§ **What is needed**: Search the entries for the word "list". Copy every line where it turns up.

§ **Document layout analysis data**:
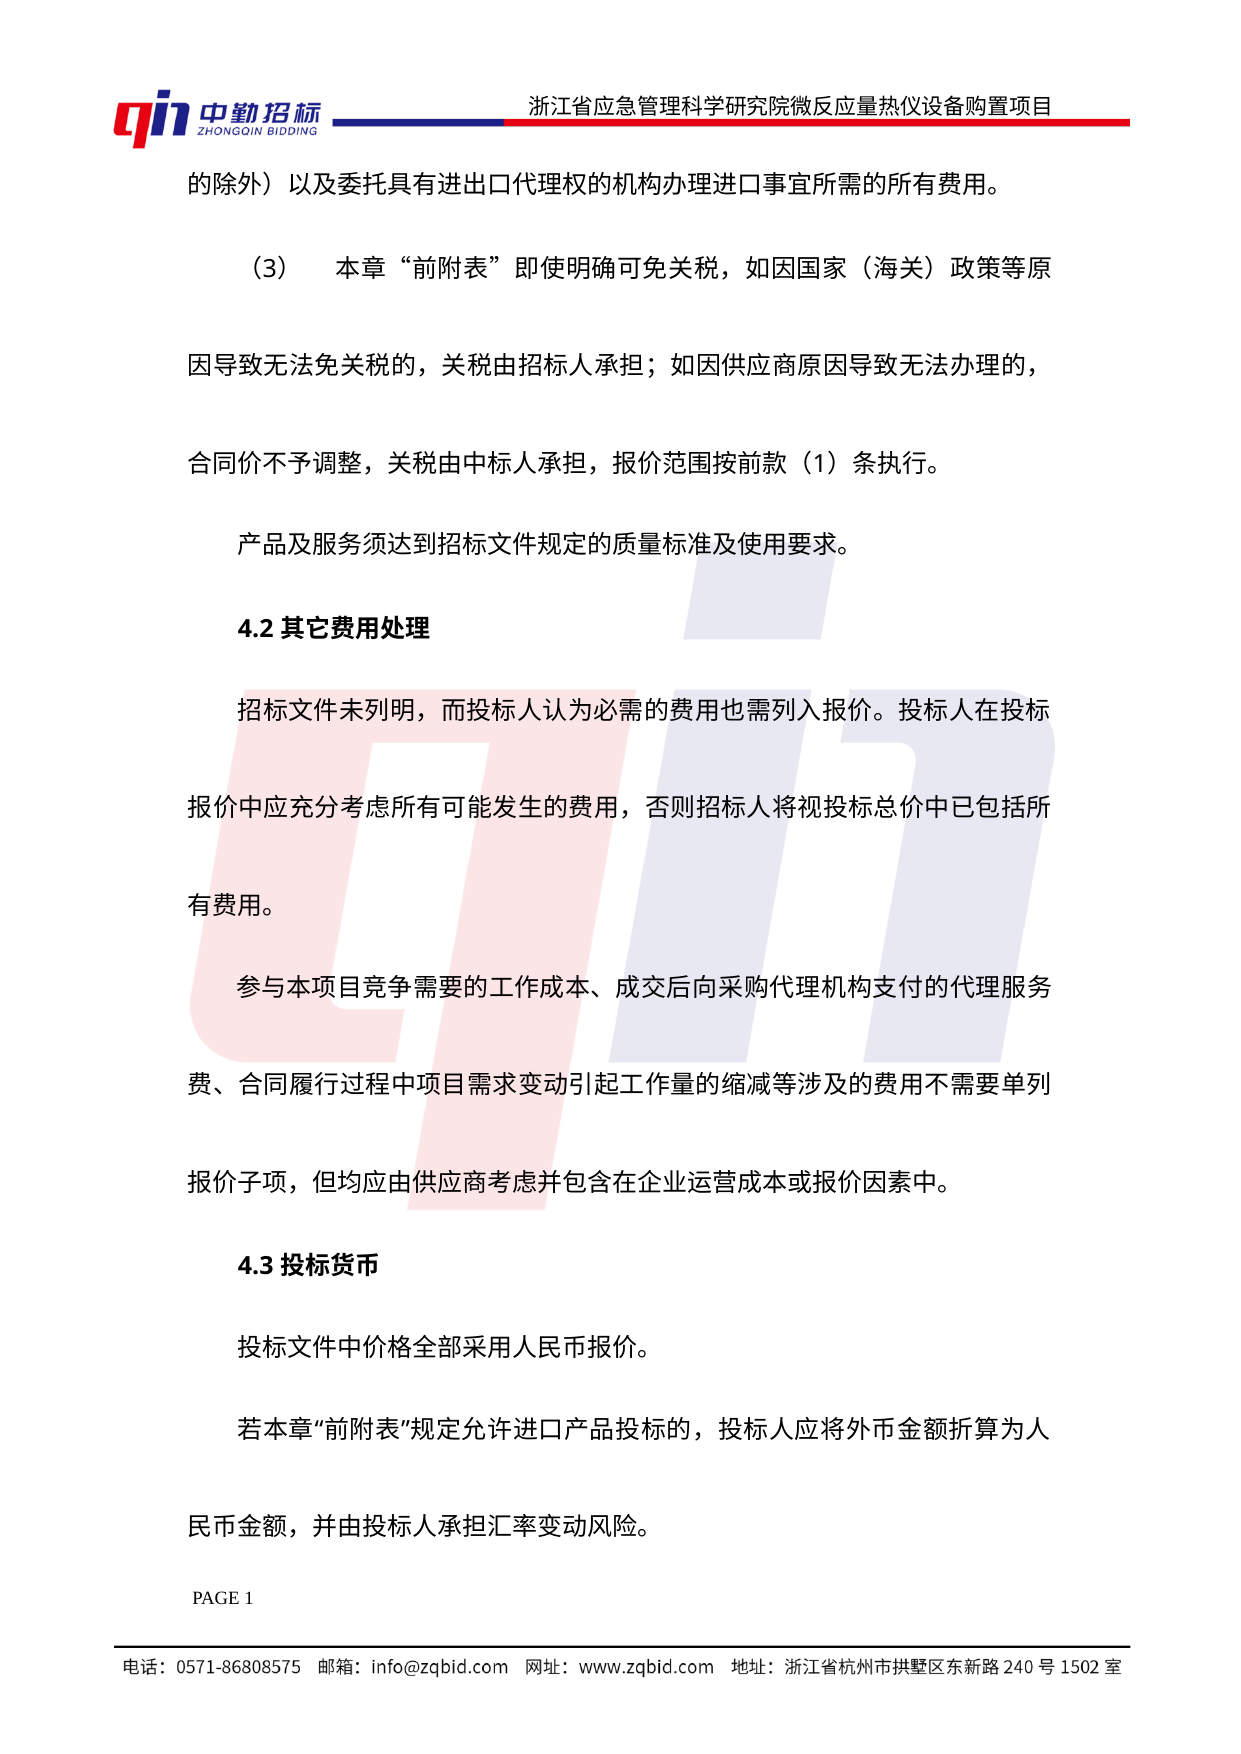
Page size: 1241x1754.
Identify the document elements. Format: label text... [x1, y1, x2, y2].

text 参与本项目竞争需要的工作成本、成交后向采购代理机构支付的代理服务费、合同履行过程中项目需求变动引起工作量的缩减等涉及的费用不需要单列报价子项，但均应由供应商考虑并包含在企业运营成本或报价因素中。 [187, 954, 1053, 1214]
list 本章“前附表”即使明确可免关税，如因国家（海关）政策等原因导致无法免关税的，关税由招标人承担；如因供应商原因导致无法办理的，合同价不予调整，关税由中标人承担，报价范围按前款（1）条执行。 [187, 234, 1053, 494]
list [187, 151, 1053, 216]
text 投标文件中价格全部采用人民币报价。 [187, 1314, 1053, 1379]
picture [1, 0, 1241, 1753]
text 其它费用处理 [187, 594, 1053, 659]
text 若本章“前附表”规定允许进口产品投标的，投标人应将外币金额折算为人民币金额，并由投标人承担汇率变动风险。 [187, 1396, 1053, 1558]
text 招标文件未列明，而投标人认为必需的费用也需列入报价。投标人在投标报价中应充分考虑所有可能发生的费用，否则招标人将视投标总价中已包括所有费用。 [187, 677, 1053, 937]
text 产品及服务须达到招标文件规定的质量标准及使用要求。 [187, 512, 1053, 577]
text 投标货币 [187, 1231, 1053, 1296]
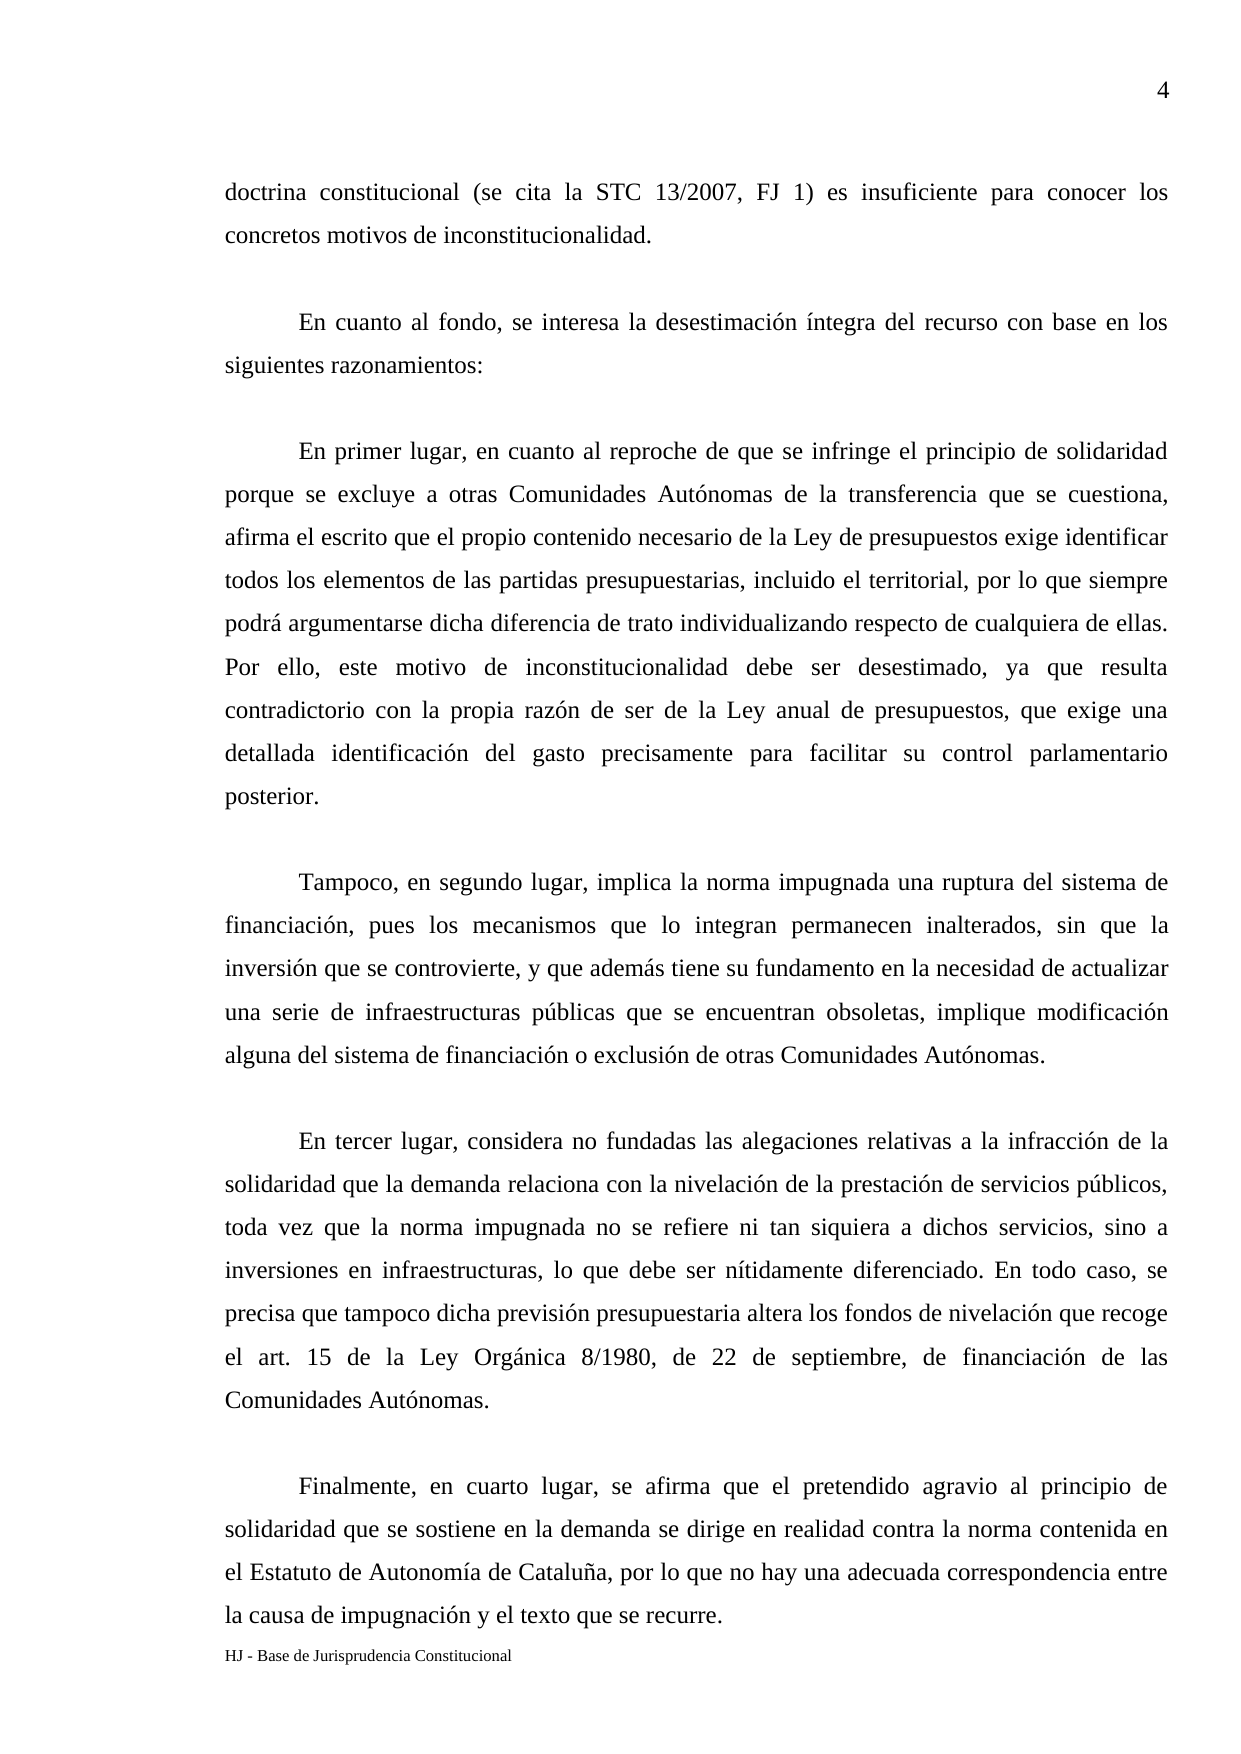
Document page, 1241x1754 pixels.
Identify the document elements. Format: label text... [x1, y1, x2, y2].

text En tercer lugar, considera no fundadas las alegaciones relativas a la infracción de la solidaridad que la demanda relaciona con la nivelación de la prestación de servicios públicos, toda vez que la norma impugnada no se refiere ni tan siquiera a dichos servicios, sino a inversiones en infraestructuras, lo que debe ser nítidamente diferenciado. En todo caso, se precisa que tampoco dicha previsión presupuestaria altera los fondos de nivelación que recoge el art. 15 de la Ley Orgánica 8/1980, de 22 de septiembre, de financiación de las Comunidades Autónomas. [224, 1126, 1169, 1413]
text En primer lugar, en cuanto al reproche de que se infringe el principio de solidaridad porque se excluye a otras Comunidades Autónomas de la transferencia que se cuestiona, afirma el escrito que el propio contenido necesario de la Ley de presupuestos exige identificar todos los elementos de las partidas presupuestarias, incluido el territorial, por lo que siempre podrá argumentarse dicha diferencia de trato individualizando respecto de cualquiera de ellas. Por ello, este motivo de inconstitucionalidad debe ser desestimado, ya que resulta contradictorio con la propia razón de ser de la Ley anual de presupuestos, que exige una detallada identificación del gasto precisamente para facilitar su control parlamentario posterior. [224, 436, 1169, 810]
text Finalmente, en cuarto lugar, se afirma que el pretendido agravio al principio de solidaridad que se sostiene en la demanda se dirige en realidad contra la norma contenida en el Estatuto de Autonomía de Cataluña, por lo que no hay una adecuada correspondencia entre la causa de impugnación y el texto que se recurre. [224, 1471, 1169, 1629]
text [224, 177, 1169, 249]
text En cuanto al fondo, se interesa la desestimación íntegra del recurso con base en los siguientes razonamientos: [224, 307, 1169, 378]
text Tampoco, en segundo lugar, implica la norma impugnada una ruptura del sistema de financiación, pues los mecanismos que lo integran permanecen inalterados, sin que la inversión que se controvierte, y que además tiene su fundamento en la necesidad de actualizar una serie de infraestructuras públicas que se encuentran obsoletas, implique modificación alguna del sistema de financiación o exclusión de otras Comunidades Autónomas. [224, 867, 1169, 1068]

§ **Exercise result**:
list 本章“前附表”即使明确可免关税，如因国家（海关）政策等原因导致无法免关税的，关税由招标人承担；如因供应商原因导致无法办理的，合同价不予调整，关税由中标人承担，报价范围按前款（1）条执行。 [187, 234, 1053, 494]
list [187, 151, 1053, 216]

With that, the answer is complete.